La Mancomunidade do Navea aprueba un plan para reflotar su economía

REDACCIÓN O BARCO

OURENSE

La asamblea insiste en reclamar deudas a Chandrexa mientras cambia los estatutos para garantizar su futuro La Mancomunidade do Navea-Bibei insiste en que el Concello de Chandrexa sigue integrado en la entidad. Sus representantes estaban convocados al pleno de ayer, aunque no acudieron. La asamblea aprobó el cambio de estatutos, que incluye una disposición transitoria en la que se establece la continuidad de ese municipio. Los responsables de la mancomunidad creen que Chandrexa está incumpliendo la normativa. Además están incluidos en la financiación del plan de saneamiento económico que acaba de ratificarse.

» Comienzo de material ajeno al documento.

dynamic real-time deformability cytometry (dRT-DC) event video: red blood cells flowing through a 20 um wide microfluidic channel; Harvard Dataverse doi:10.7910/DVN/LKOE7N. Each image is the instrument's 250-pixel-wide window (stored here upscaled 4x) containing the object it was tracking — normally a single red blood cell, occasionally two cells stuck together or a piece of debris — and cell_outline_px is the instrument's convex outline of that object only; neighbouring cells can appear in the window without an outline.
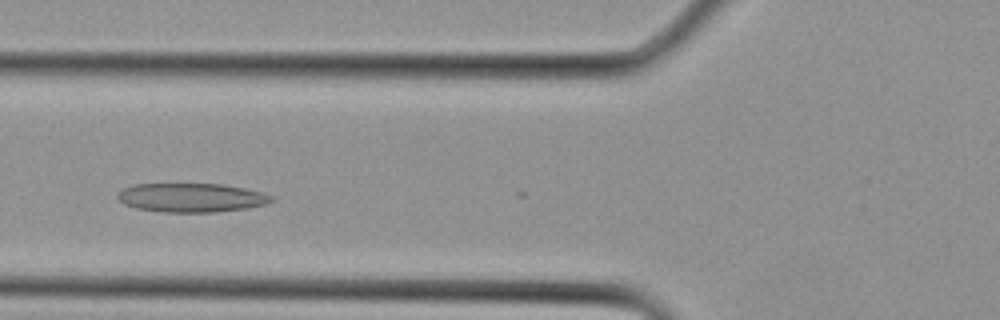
{"species": "Egyptian fruit bat (a non-hibernating species)", "species_latin": "Rousettus aegyptiacus", "temperature_condition": "cold", "stored_images_in_passage": 13, "camera_frame_rate_fps": 3000, "um_per_image_px": 0.085, "animal": {"sex": "female"}, "frame": {"image": 1, "passage_image": 8, "time_ms": 2.333, "image_size_px": [1000, 320], "cell_outline_px": [[276, 200], [264, 204], [244, 208], [212, 212], [164, 212], [136, 208], [124, 204], [116, 196], [124, 188], [132, 184], [224, 184], [244, 188], [260, 192], [272, 196]], "centroid_in_image_um": [16.25, 16.79], "position_along_channel_um": 109.6, "area_um2": 25.72}}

22 feb 2002 . Actualizado a las 06:00 h.

El cambio de estatutos y el plan de saneamiento económico fueron aprobados por los representantes de Trives y San Xoán de Río. Al pleno acudía también el regidor de Manzaneda, José Hervella, que se abstuvo en las votaciones. Entre las ausencias, los miembros de Chandrexa y el portavoz socialista de Manzaneda, Luis Dopazo, que planteó el pasado diciembre la marcha de su municipio de la institución. Una propuesta que está en período de análisis político. En apenas cinco minutos se celebró una sesión plenaria que comenzó con retraso, ya que los participantes consensuaron previamente los contenidos de la sesión. Manzaneda queda fuera del pago de los créditos incluidos en el plan de saneamiento, ya que no estaba integrado en los servicios mancomunados. Chandrexa de Queixa sí que debe pagar su parte correspondiente, ya que los responsables de la Mancomunidade do Navea-Bibei insisten en que siguen dentro de la entidad «en canto non dea cumprimento expreso ós requisitos previstos nos estatutos e lexislación xeral vixente». Obligaciones Los responsables de la entidad supramunicipal apuntan que, desde un punto de vista jurídico, Chandrexa no está fuera porque «no pagó ni reconoció las obligaciones pendientes de sufragar». Creen que está vulnerando la ley. En primer lugar porque no notificaron con el plazo previsto su decisión de marcharse, que es de un año. Por otra parte aluden a que los estatutos regulan que no se puede dejar la institución sin pagar o asumir obligaciones pendientes. En este caso se trata del copago de préstamos y deudas pendientes por la puesta en marcha de servicios mancomunados. El plan de saneamiento económico entrará en vigor de inmediato, remitiéndose además a la Xunta para que autorice la operación de crédito prevista. De esta forma se quiere convertir a largo plazo un préstamo existente en la actualidad a corto plazo.